[Dataset records Boundary: Start]

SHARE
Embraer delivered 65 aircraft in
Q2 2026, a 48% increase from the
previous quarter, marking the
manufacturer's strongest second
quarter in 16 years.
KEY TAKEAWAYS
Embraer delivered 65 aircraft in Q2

[Dataset records Boundary: End]

**Your objective**
Report every line of the data above that contains the string "Embraer" by copying it in full.

**Solution**
Embraer delivered 65 aircraft in
Embraer delivered 65 aircraft in Q2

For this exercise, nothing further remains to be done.